Deer like “structure,” much as fish do. A lake might have hundreds or even thousands of acres of surface area, but the fish aren’t evenly distributed within it. They’re concentrated around structure. It’s the same with deer. It’s quite possible to dictate where a buck beds within a field of tall bedding grasses by providing internal structure.

There are two ways I provide structure within these bedding-grass fields. The first is to plant trees. Although I just noted that I like to use fire to maintain pure stands of grass, the right trees can be beneficial.

I’ve found a good approach is to plant three oaks, arranging them about 20-25 feet apart in an equilateral triangle. I prefer to plant bigger burlapped trees that are 10-15 feet tall. The idea is that, as they get bigger, they’ll provide shade in summer as well as mast in fall. The grasses will continue to grow around these trees, making for a great bedding location.

It should be noted that trees and fire don’t mix well! Before I burn bedding-grass fields, I mow around the trees in a fairly wide radius. I learned this lesson the hard way years ago and had to replant all the trees! I thought those I had growing were big enough to survive fire, but I was wrong.

Another way of creating structure within a field of bedding grass is to plant a non-invasive type of miscanthus within the interior. I like to plant it in the shape of a giant X or T. This allows deer to bed on the downwind side of the miscanthus, no matter from which direction the wind blows. Deer relate to these plantings within a field of bedding grass in much the same way fish relate to Christmas trees sunk into farm ponds.

Should You Mow Paths?

There’s one more key point in regard to maximizing the potential of a bedding-grass field, and that’s whether or not to mow paths in it.

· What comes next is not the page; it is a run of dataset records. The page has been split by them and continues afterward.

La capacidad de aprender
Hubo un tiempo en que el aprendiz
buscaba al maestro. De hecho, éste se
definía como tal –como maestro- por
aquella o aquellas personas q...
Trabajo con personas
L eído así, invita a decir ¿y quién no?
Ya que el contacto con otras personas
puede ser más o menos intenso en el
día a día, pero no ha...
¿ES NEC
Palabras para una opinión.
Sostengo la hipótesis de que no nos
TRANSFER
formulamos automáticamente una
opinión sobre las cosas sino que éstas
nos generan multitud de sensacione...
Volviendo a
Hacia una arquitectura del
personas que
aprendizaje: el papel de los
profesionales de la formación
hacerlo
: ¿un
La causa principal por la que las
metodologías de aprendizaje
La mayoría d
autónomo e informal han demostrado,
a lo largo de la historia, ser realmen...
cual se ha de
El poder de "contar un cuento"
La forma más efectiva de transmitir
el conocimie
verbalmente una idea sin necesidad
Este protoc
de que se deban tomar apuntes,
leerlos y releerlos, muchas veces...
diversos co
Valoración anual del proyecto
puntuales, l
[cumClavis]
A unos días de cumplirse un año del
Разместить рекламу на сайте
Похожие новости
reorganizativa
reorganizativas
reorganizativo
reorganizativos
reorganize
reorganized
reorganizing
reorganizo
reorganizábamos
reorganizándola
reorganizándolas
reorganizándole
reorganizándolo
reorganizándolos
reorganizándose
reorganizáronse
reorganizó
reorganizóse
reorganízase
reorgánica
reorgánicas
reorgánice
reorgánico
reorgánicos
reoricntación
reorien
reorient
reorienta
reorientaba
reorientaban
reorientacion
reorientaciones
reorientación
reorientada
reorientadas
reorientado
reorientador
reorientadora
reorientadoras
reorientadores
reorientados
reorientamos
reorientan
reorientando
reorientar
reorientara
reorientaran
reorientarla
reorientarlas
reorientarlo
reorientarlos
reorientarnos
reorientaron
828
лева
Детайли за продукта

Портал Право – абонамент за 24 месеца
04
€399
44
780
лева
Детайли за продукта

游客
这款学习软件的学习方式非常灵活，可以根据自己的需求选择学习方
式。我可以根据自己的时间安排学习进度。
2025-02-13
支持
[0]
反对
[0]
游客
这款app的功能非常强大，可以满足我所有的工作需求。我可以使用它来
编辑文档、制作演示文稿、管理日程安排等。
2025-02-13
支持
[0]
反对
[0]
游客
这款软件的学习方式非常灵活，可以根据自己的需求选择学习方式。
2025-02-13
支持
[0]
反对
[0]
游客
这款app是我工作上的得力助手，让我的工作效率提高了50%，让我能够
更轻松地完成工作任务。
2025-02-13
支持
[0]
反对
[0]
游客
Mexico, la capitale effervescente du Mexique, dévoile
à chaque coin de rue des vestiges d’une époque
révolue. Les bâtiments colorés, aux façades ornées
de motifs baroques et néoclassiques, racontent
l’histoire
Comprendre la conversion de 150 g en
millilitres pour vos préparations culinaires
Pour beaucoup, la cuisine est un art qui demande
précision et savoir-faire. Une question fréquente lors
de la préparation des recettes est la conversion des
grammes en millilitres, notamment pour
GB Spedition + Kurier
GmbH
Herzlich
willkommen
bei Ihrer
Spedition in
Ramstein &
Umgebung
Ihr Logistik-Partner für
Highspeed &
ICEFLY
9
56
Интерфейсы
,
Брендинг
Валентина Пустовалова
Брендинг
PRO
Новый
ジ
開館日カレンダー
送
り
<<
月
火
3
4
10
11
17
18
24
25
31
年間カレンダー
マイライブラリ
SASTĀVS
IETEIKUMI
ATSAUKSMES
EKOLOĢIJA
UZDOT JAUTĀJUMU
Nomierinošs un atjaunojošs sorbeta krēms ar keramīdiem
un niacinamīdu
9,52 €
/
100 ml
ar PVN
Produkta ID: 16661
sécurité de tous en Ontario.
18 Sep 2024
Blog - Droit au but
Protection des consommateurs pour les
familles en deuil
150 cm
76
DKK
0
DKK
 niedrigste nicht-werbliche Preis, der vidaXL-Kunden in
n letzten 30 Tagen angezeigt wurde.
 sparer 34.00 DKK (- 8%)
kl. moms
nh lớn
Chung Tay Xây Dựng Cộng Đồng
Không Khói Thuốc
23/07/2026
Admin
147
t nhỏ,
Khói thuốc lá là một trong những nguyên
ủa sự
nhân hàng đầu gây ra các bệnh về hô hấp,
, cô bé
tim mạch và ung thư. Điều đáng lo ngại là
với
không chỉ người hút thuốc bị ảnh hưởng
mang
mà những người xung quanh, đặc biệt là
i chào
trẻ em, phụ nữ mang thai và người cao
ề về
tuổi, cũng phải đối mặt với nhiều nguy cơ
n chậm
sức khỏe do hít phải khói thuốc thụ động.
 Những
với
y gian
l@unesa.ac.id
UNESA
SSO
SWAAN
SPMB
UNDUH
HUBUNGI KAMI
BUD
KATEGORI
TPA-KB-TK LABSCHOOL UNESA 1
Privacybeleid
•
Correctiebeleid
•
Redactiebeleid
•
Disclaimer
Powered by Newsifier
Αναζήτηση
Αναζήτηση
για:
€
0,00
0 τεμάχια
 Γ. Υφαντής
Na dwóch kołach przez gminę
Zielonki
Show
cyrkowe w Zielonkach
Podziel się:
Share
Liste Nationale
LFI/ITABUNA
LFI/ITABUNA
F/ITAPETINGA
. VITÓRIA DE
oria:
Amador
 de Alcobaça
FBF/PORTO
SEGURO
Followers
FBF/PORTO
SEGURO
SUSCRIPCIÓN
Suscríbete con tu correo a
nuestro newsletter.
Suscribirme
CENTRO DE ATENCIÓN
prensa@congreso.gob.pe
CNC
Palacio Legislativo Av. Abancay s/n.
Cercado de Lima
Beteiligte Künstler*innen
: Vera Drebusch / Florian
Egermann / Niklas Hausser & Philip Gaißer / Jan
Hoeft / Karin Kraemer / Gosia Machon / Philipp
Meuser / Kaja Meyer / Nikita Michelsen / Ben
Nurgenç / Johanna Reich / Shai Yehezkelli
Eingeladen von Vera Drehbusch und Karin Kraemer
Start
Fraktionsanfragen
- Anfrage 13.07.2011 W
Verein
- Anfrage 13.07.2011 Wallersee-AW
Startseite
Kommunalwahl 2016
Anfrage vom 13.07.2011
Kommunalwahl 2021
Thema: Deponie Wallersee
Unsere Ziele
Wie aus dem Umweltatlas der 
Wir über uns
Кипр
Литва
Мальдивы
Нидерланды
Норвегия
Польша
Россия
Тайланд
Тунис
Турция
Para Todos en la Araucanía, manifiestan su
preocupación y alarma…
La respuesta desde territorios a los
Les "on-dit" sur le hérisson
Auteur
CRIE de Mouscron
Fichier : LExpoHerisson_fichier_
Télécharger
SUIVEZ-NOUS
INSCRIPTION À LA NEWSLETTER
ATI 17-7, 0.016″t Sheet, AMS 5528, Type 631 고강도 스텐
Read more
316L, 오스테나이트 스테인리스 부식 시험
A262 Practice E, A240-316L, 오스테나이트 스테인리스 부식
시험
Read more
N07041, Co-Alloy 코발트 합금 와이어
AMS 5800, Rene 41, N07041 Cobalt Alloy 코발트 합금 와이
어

Some managers like to do so, in an effort to direct deer toward desired locations. The practice clearly works to a degree. But from my observations, it’s not a good plan for hunting mature bucks. Sure, some will follow these mowed paths, just as the rest of the herd will — but the majority seem to prefer to have cover right up against their sides as they move. A lot of older bucks refuse to utilize mowed paths.

At one time, I mowed paths in my bedding-grass fields. However, Smokey was a buck that refused to use them. In turn, he broke me of that habit.

A better way of directing deer travel into and out of these bedding grass fields is again by using miscanthus. A row planted from the edge of the grass field out into the heart of it will likely become a preferred travel corridor of whitetails bedding within it.

This is a great tactic for putting deer right in front of a stand, and it’s especially valuable when your options for stand locations are very limited. Simply put one end of a miscanthus strip within easy range of your stand, then extend it out to the center of the grass field.

In Conclusion

Here are some key points to remember: Start by designing a plan for your field by taking into consideration all stand sites, as well as hunter entrance and exit routes for each. For the heart of the field, select a tall grass that has good standability in harsh winter weather conditions. I use our Real World Wildlife switchgrass, as it’s the best option I’ve found to date.

Decide exactly where you want the deer to bed within the field, then create some structure there with either trees or taller miscanthus grass. Use a strip of miscanthus to direct deer traffic from these structure areas to your stand location on the edge. Finally, use a strip of shorter grass to soften the edge where you want deer to exit. Likewise, consider building a wall using miscanthus on edges you don’t want deer to exit.

Combining these management practices not only maximizes the attractiveness of native grasses to whitetails as bedding cover but also maximize your success when hunting around them. I certainly can’t guarantee you’ll kill a huge buck by creating a well-planned field of bedding grass. However, I bet you’ll be surprised by the overall impact this dynamite habitat has on your hunting results.